A shortage of landlords who are willing to participate in a Section 8 Housing Choice program locally is approximately 10% behind what the U.S. Department of Housing and Urban Development wants for public housing agencies.
Northwest Georgia Housing Authority Executive Director Sandra Hudson told her board that HUD wants a 95% lease rate for housing vouchers allocated to the agency.
The authority is running at an 85% rate as of the end of April.
A lot of the problem involves the lack of landlords who want to participate in the program, Hudson said. The Heritage Pointe Apartments on Redmond Circle are no longer accepting Section 8 vouchers and a number of people who had been living there with federal assistance have had to be relocated.
Attorney Stewart Duggan told the authority a ruling in a Texas case had ruled in favor of landlords, supporting their argument that they were not violating the terms of fair housing laws by not participating in the program.
Hudson said she hopes that the Georgia Department of Community Affairs will open up 76 units in the old Willingham Village housing community off Brookwood Avenue in West Rome.
The authority is transferring funding from 66 units at Willingham to the Altoview Terrace community, which will be constructed at East 14th Street and Spring Creek Street, and 12 units to the Maple Avenue corridor.

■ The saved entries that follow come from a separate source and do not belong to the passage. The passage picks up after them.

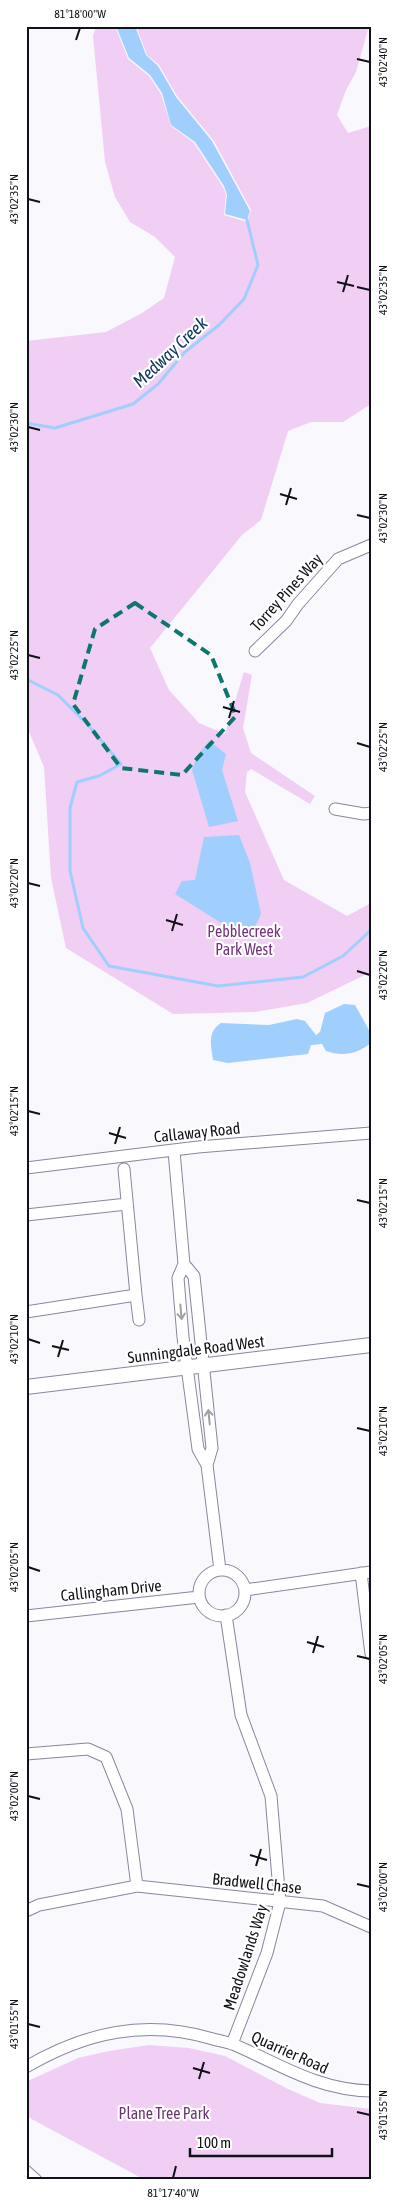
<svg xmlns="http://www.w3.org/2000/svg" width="397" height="2206" viewBox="0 0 397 2206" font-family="'Asap Condensed',sans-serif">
<rect width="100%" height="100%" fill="#f8f8fd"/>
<!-- green -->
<path fill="#f1cef4" d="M96 26H115L128 59 149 76 161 94 171 126 194 143 223 187 226 195 224 215 247 222 251 210 214 141 177 96 159 65 147 55 136 26H369L356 72 346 90 337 115 348 133 371 126V404L343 422H311L288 431 261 520 242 535 150 648 169 690 199 723 225 734 244 672 252 675 243 728 251 753 315 796 310 804 251 769 247 772 245 792 284 880 347 916 371 903V972L307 1003 255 1012 173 1014 66 948 51 878 44 767 26 725V341L106 332 142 313 164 298 175 257 155 237 130 222 115 197 105 162 93 36Z
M149 2045 189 2048 225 2056 288 2089 320 2103 371 2109V2180H145L26 2116V2084L30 2080 78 2058 109 2051Z"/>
<!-- water -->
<path fill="#a0cefd" d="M116 26H135L146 55 158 66 176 97 212 141 250 211 247 220 225 214 227 195 224 186 195 142 171 125 162 93 150 75 129 58Z
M209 741 226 754 222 770 238 821 209 827 192 770 197 756Z
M239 835 250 863 261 914 254 929H231L175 894 182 881 195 880 204 837Z
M344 1004 355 1005 369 1030 371 1043C357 1054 343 1057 326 1051L322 1044 311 1045 308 1054 228 1063 213 1060C211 1045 207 1032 221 1023L269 1025 297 1019 305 1021 316 1035 320 1032 325 1013Z"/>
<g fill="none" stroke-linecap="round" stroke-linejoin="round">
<!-- stream -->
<path stroke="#a0cefd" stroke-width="3" d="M26 423 55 428 133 404 158 384 185 352 219 325 244 299 258 265 247 220
M26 679 58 695 88 725 121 764 99 776 77 782 70 808V871L83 928 109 966 218 986 303 977 343 956 371 930"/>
<defs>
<path id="minor" d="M255 651 286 621 298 604 338 559 371 545
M335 809 364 814 371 813
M174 1151 184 1264 178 1278 183 1337 198 1449 207 1465
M26 1168 198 1147 371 1133
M26 1215 127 1204
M184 1264 194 1276 212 1448 207 1465 220 1570
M136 1295 139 1320
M26 1312 136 1295 124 1169
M199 1593a23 23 0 1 1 46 0a23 23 0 1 1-46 0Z
M361 1573 371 1654
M245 1590 371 1572
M226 1615 241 1715 271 1796 280 1902 267 1953 232 2044
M26 1616 199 1597
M26 1754 88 1749 106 1757 127 1809 137 1886
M26 1911 39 1905 137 1886 323 1906 371 1927
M26 2067C86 2032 145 2019 213 2039 220 2041 228 2042 235 2045 281 2065 318 2090 371 2091
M26 2171 36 2180"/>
<path id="major" d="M26 1387 371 1345"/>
</defs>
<!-- minor casing -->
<use href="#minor" stroke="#87879d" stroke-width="13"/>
<!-- major casing -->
<use href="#major" stroke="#87879d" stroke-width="16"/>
<!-- minor -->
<use href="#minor" stroke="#fff" stroke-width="11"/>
<!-- major -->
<use href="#major" stroke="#fff" stroke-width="14"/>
</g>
<!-- one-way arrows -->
<defs><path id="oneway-shaft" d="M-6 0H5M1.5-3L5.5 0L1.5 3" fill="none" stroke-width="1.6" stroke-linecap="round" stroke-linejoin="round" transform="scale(1.25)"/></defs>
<g stroke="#a0a0a3">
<use href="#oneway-shaft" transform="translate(181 1312) rotate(85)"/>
<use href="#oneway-shaft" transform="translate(209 1417) rotate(-96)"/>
</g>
<!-- marked area -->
<path fill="none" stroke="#0f766e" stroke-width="4" stroke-dasharray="10 6" stroke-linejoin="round" d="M135 603 211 655 236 716 182 775 121 768 73 704 95 629Z"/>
<!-- ticks -->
<path fill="none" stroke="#111119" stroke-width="2" d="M76 40 80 28M357 59 370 62M28 199 40 202M337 282 354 286M357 287 370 290M343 292 348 275M28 427 40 430M280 494 297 499M286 505 291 488M357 515 370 518M28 655 40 658M223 707 240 712M229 718 234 701M357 743 370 747M28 883 40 886M166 920 183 925M172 931 177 914M357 971 370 975M28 1111 40 1114M109 1133 126 1138M115 1144 120 1127M357 1200 370 1203M28 1339 40 1343M52 1346 69 1350M58 1357 63 1340M357 1428 370 1431M28 1567 40 1571M307 1642 324 1647M313 1653 318 1636M357 1656 370 1659M28 1796 40 1799M250 1855 267 1860M256 1866 261 1849M357 1884 370 1887M28 2024 40 2027M193 2068 210 2073M199 2079 204 2062M357 2112 370 2115M173 2178 176 2166"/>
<g text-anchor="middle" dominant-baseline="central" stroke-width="4.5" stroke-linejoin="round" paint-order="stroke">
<!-- street labels -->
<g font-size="16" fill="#111119" stroke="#fff">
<text transform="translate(286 592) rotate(-48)">Torrey Pines Way</text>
<text transform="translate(197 1132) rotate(-6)">Callaway Road</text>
<text transform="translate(196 1349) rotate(-7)">Sunningdale Road West</text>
<text transform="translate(111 1590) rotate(-6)">Callingham Drive</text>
<text transform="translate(257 1883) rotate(6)">Bradwell Chase</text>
<text transform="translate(245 1957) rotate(-72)">Meadowlands Way</text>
<text transform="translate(290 2052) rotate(24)">Quarrier Road</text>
</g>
<!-- park labels -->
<g font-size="16" fill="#73337b" stroke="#fff">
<text x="244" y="931">Pebblecreek<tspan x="244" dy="18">Park West</tspan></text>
<text x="164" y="2113">Plane Tree Park</text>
</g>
<!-- water labels -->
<g font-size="18" font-style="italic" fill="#113b61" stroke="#fff">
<text transform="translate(170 352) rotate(-43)">Medway Creek</text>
</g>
</g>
<!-- border -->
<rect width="397" height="2206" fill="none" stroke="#ffffff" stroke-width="55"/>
<!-- scale -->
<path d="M190 2148v8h142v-8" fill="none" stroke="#111119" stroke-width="2.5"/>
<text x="197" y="2148" font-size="15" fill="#111119" stroke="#ffffff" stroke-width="4" paint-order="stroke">100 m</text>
<rect x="28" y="28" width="342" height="2150" fill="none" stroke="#111119" stroke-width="2"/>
<g font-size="12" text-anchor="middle" fill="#111119">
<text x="80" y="18">81°18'00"W</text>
<text transform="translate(383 62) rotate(-90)" y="4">43°02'40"N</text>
<text transform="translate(14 199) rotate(-90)" y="4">43°02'35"N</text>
<text transform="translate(383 290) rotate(-90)" y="4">43°02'35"N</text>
<text transform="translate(14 427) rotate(-90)" y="4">43°02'30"N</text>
<text transform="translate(383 518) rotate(-90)" y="4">43°02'30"N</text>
<text transform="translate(14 655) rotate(-90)" y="4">43°02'25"N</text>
<text transform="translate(383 747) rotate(-90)" y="4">43°02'25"N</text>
<text transform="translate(14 883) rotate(-90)" y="4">43°02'20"N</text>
<text transform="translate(383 975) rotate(-90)" y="4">43°02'20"N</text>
<text transform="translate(14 1111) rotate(-90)" y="4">43°02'15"N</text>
<text transform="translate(383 1203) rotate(-90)" y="4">43°02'15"N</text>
<text transform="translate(14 1339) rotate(-90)" y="4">43°02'10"N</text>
<text transform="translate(383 1431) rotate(-90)" y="4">43°02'10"N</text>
<text transform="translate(14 1567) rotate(-90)" y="4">43°02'05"N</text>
<text transform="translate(383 1659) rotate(-90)" y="4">43°02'05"N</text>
<text transform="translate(14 1796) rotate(-90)" y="4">43°02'00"N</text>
<text transform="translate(383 1887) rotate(-90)" y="4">43°02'00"N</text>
<text transform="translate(14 2024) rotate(-90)" y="4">43°01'55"N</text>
<text transform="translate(383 2115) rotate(-90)" y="4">43°01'55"N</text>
<text x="173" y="2197">81°17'40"W</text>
</g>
</svg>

Once HUD reaches an agreement with Willingham Village, the authority can own the property.
“We’re going to go in and renovate all 76 units and utilize those for Section 8. We’ll own them, we’ll collect the rent and those will be non-federal dollars,” Hudson said.
She said non-federal money can be used for anything from the children’s academy to guarantees for new housing development.
The NWGHA will be getting a $460,000 grant from the Neighborhood Stabilization Program that will be used to build two additional one-bedroom duplex units in the area of Maple Avenue in East Rome. The authority plans to pour slabs and start framing on a couple of duplexes on East 12th Street next week.
The land for those homes was purchased with previous NSP funds.
Hudson also said she would try again to seek Choice Neighborhood planning grant funds for the East Rome area. It will be at least the third time Hudson and the NWGHA have sought the funds. An application in 2016 was rejected because of technical errors included in the application by an outside consultant. A follow-up application in 2017 was similarly not funded.
For that project $350,000 would be earmarked for planning to improve the neighborhood and $900,000 to do a specific project.
“We’re not really sure what we’re going to do,” Hudson said.
Rome will once again partner with the housing authority in the application.